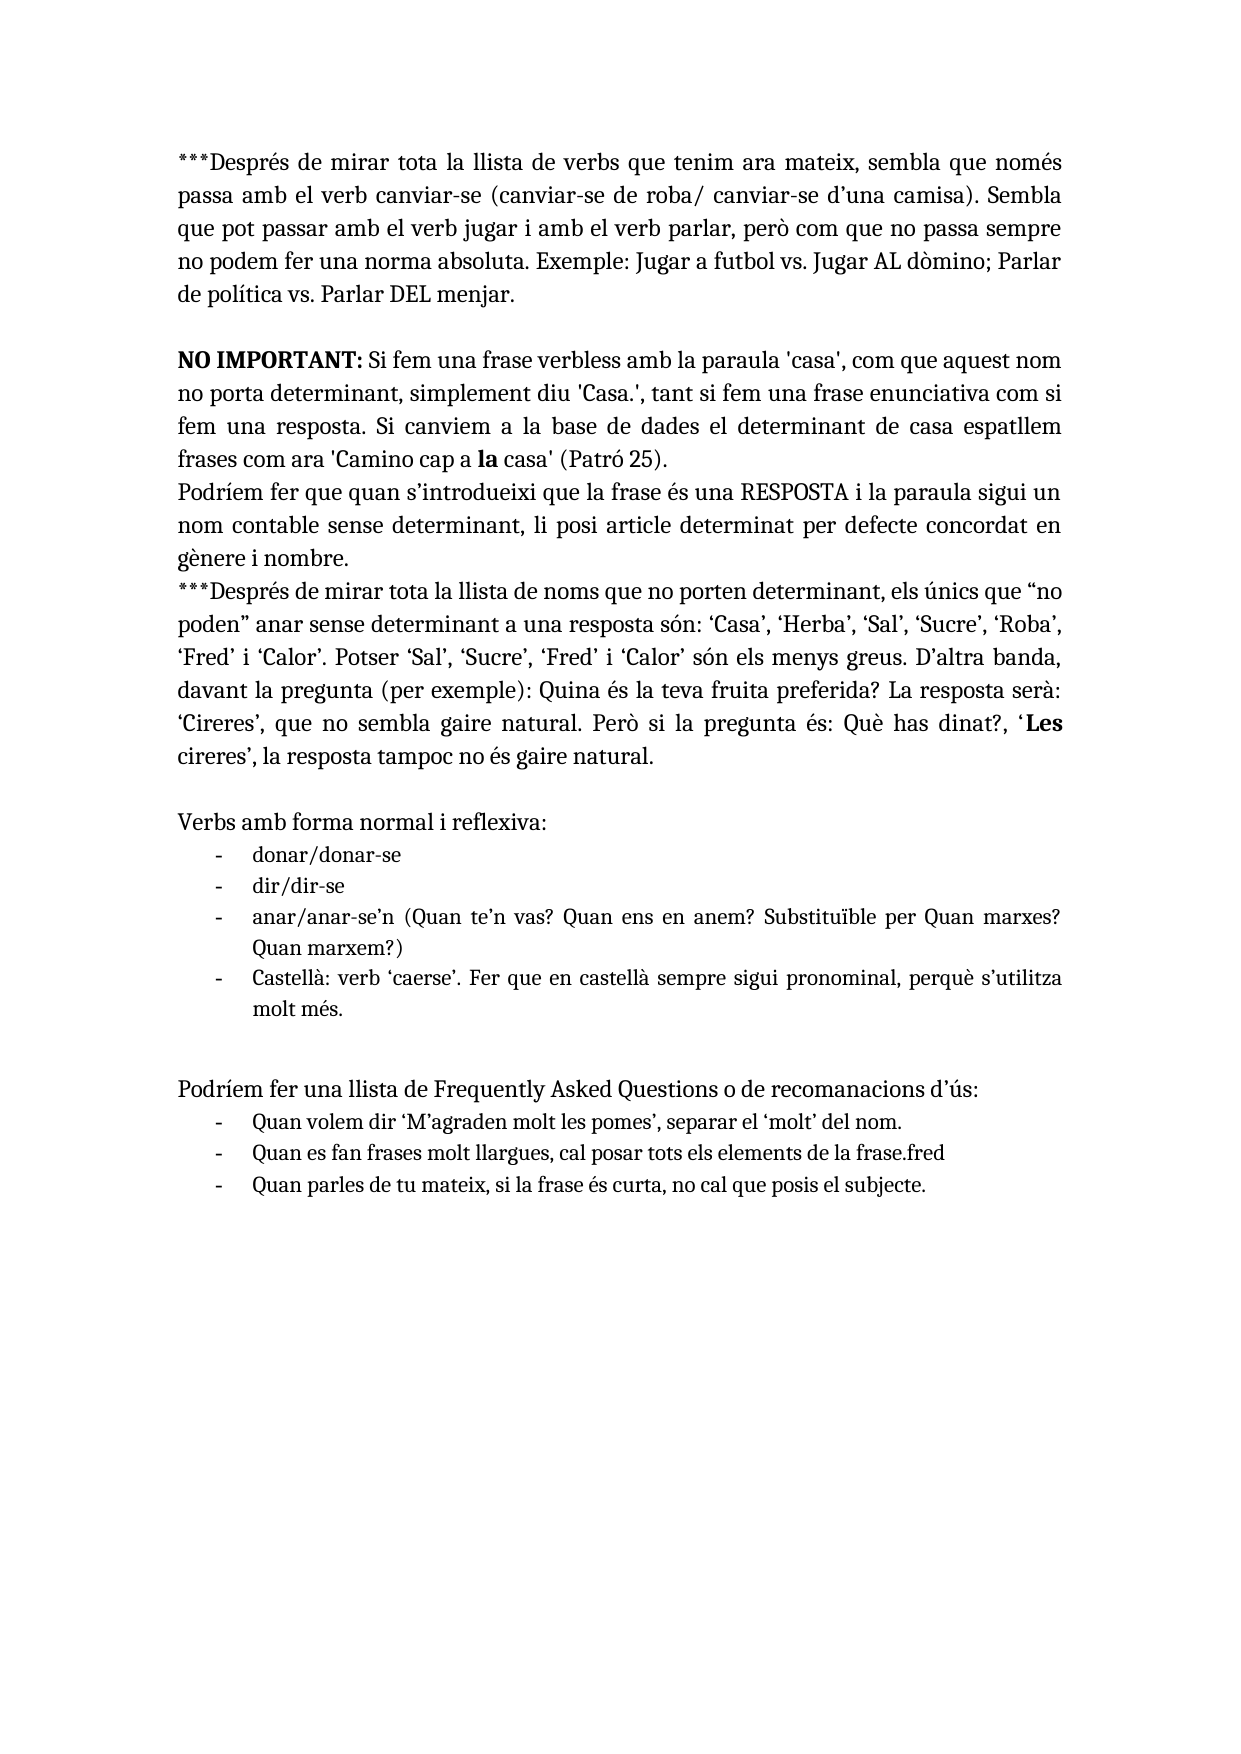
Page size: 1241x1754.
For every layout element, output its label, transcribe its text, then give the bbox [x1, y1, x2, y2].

text NO IMPORTANT: Si fem una frase verbless amb la paraula 'casa', com que aquest nom no porta determinant, simplement diu 'Casa.', tant si fem una frase enunciativa com si fem una resposta. Si canviem a la base de dades el determinant de casa espatllem frases com ara 'Camino cap a la casa' (Patró 25). [177, 346, 1063, 473]
list Quan es fan frases molt llargues, cal posar tots els elements de la frase.fred [215, 1139, 1063, 1167]
list Quan parles de tu mateix, si la frase és curta, no cal que posis el subjecte. [215, 1171, 1063, 1198]
list Castellà: verb ‘caerse’. Fer que en castellà sempre sigui pronominal, perquè s’utilitza molt més. [215, 964, 1063, 1022]
list Quan volem dir ‘M’agraden molt les pomes’, separar el ‘molt’ del nom. [215, 1108, 1063, 1135]
text ***Després de mirar tota la llista de verbs que tenim ara mateix, sembla que només passa amb el verb canviar-se (canviar-se de roba/ canviar-se d’una camisa). Sembla que pot passar amb el verb jugar i amb el verb parlar, però com que no passa sempre no podem fer una norma absoluta. Exemple: Jugar a futbol vs. Jugar AL dòmino; Parlar de política vs. Parlar DEL menjar. [177, 148, 1063, 308]
text Podríem fer que quan s’introdueixi que la frase és una RESPOSTA i la paraula sigui un nom contable sense determinant, li posi article determinat per defecte concordat en gènere i nombre. [177, 478, 1063, 573]
text ***Després de mirar tota la llista de noms que no porten determinant, els únics que “no poden” anar sense determinant a una resposta són: ‘Casa’, ‘Herba’, ‘Sal’, ‘Sucre’, ‘Roba’, ‘Fred’ i ‘Calor’. Potser ‘Sal’, ‘Sucre’, ‘Fred’ i ‘Calor’ són els menys greus. D’altra banda, davant la pregunta (per exemple): Quina és la teva fruita preferida? La resposta serà: ‘Cireres’, que no sembla gaire natural. Però si la pregunta és: Què has dinat?, ‘Les cireres’, la resposta tampoc no és gaire natural. [177, 577, 1063, 771]
text Podríem fer una llista de Frequently Asked Questions o de recomanacions d’ús: [177, 1075, 1063, 1104]
list anar/anar-se’n (Quan te’n vas? Quan ens en anem? Substituïble per Quan marxes? Quan marxem?) [215, 903, 1063, 961]
list donar/donar-se [215, 841, 1063, 868]
list dir/dir-se [215, 872, 1063, 899]
text Verbs amb forma normal i reflexiva: [177, 808, 1063, 837]
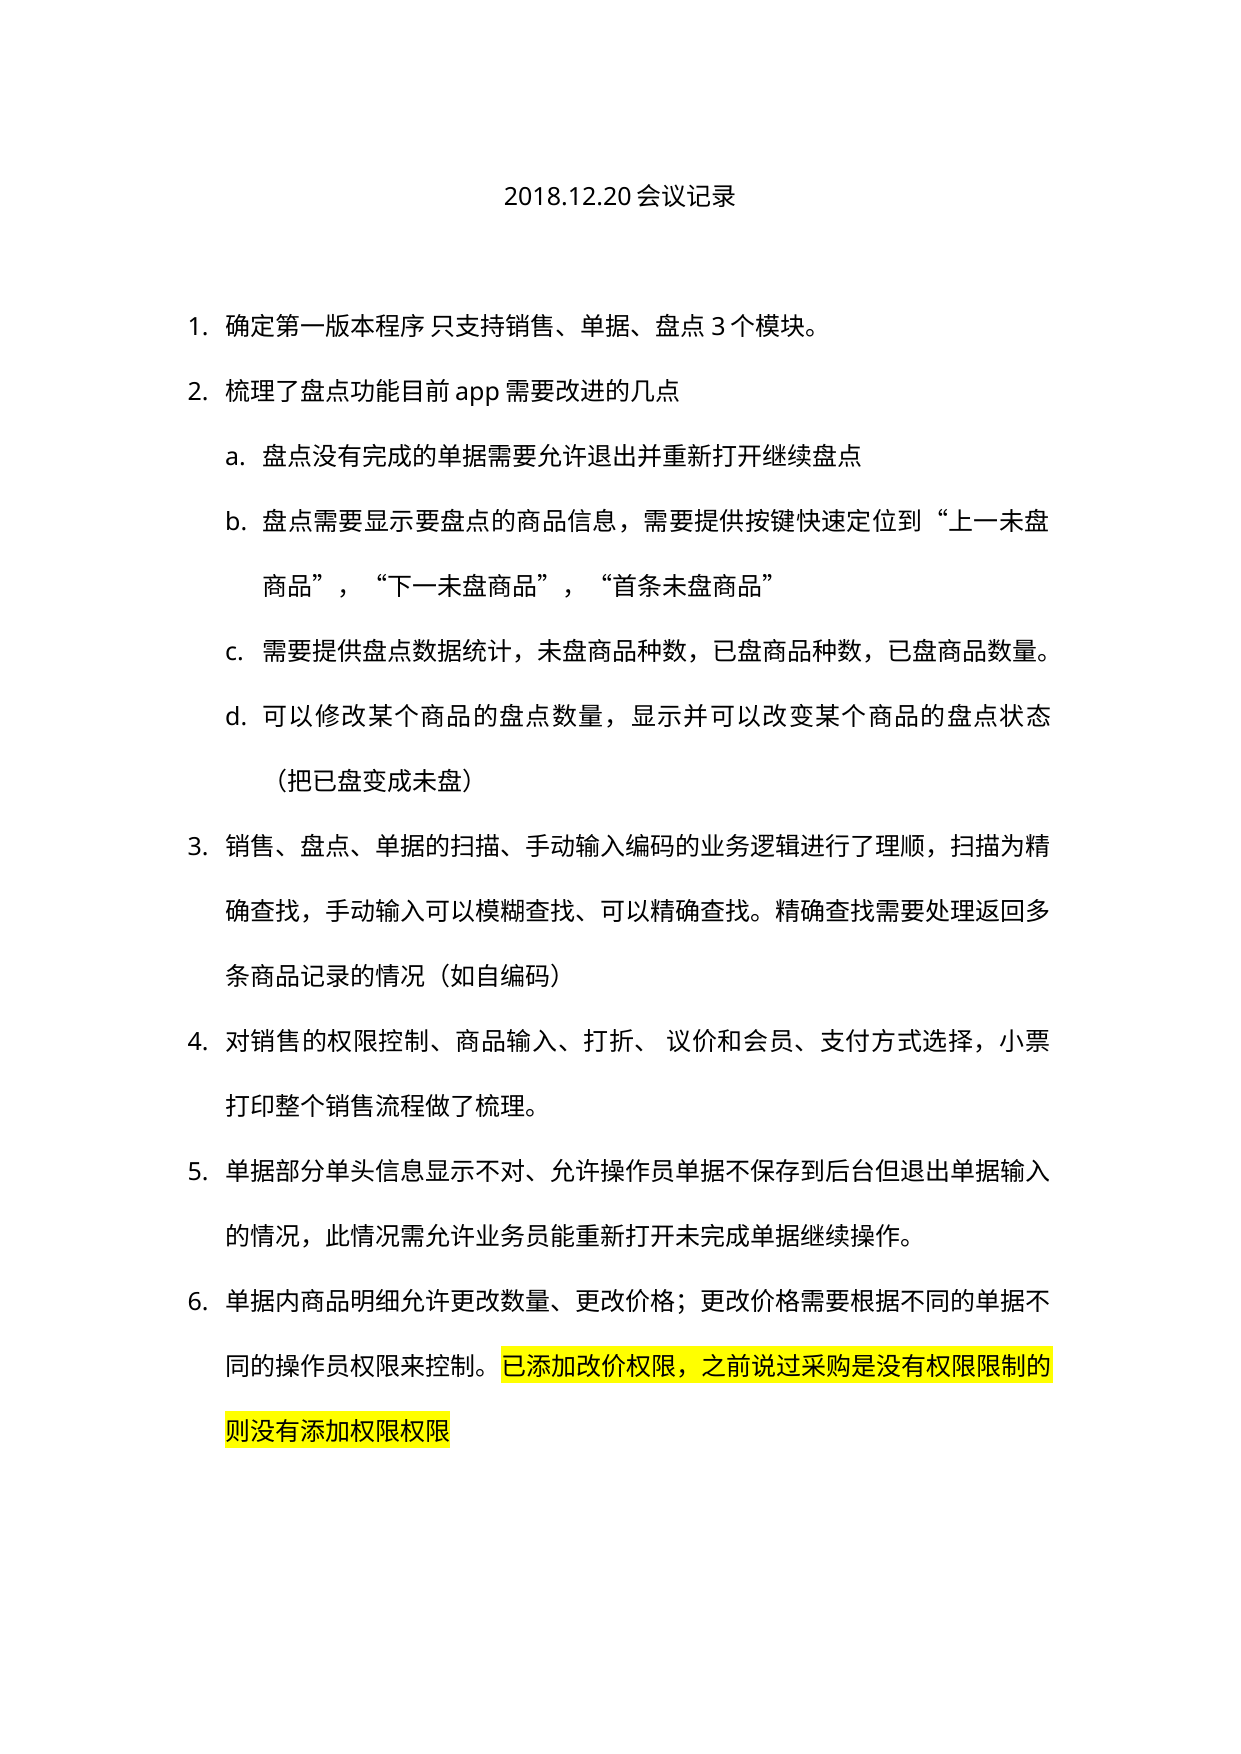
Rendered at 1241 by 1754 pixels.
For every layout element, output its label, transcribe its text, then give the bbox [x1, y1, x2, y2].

list 盘点需要显示要盘点的商品信息，需要提供按键快速定位到“上一未盘商品”，“下一未盘商品”，“首条未盘商品” [225, 487, 1053, 617]
list 确定第一版本程序 只支持销售、单据、盘点 3个模块。 [187, 292, 1053, 357]
text 2018.12.20会议记录 [187, 162, 1053, 227]
list 单据内商品明细允许更改数量、更改价格；更改价格需要根据不同的单据不同的操作员权限来控制。已添加改价权限，之前说过采购是没有权限限制的则没有添加权限权限 [187, 1267, 1053, 1462]
list 对销售的权限控制、商品输入、打折、 议价和会员、支付方式选择，小票打印整个销售流程做了梳理。 [187, 1007, 1053, 1137]
list 可以修改某个商品的盘点数量，显示并可以改变某个商品的盘点状态（把已盘变成未盘） [225, 682, 1053, 812]
list 单据部分单头信息显示不对、允许操作员单据不保存到后台但退出单据输入的情况，此情况需允许业务员能重新打开未完成单据继续操作。 [187, 1137, 1053, 1267]
list 盘点没有完成的单据需要允许退出并重新打开继续盘点 [225, 422, 1053, 487]
list 梳理了盘点功能目前app需要改进的几点 [187, 357, 1053, 422]
list 销售、盘点、单据的扫描、手动输入编码的业务逻辑进行了理顺，扫描为精确查找，手动输入可以模糊查找、可以精确查找。精确查找需要处理返回多条商品记录的情况（如自编码） [187, 812, 1053, 1007]
list 需要提供盘点数据统计，未盘商品种数，已盘商品种数，已盘商品数量。 [225, 617, 1053, 682]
────────────────
→ **The problem**: Look over the material and return every line where the word "frase" is found.

→ **Response area**:
text NO IMPORTANT: Si fem una frase verbless amb la paraula 'casa', com que aquest nom no porta determinant, simplement diu 'Casa.', tant si fem una frase enunciativa com si fem una resposta. Si canviem a la base de dades el determinant de casa espatllem frases com ara 'Camino cap a la casa' (Patró 25). [177, 346, 1063, 473]
list Quan es fan frases molt llargues, cal posar tots els elements de la frase.fred [215, 1139, 1063, 1167]
list Quan parles de tu mateix, si la frase és curta, no cal que posis el subjecte. [215, 1171, 1063, 1198]
text Podríem fer que quan s’introdueixi que la frase és una RESPOSTA i la paraula sigui un nom contable sense determinant, li posi article determinat per defecte concordat en gènere i nombre. [177, 478, 1063, 573]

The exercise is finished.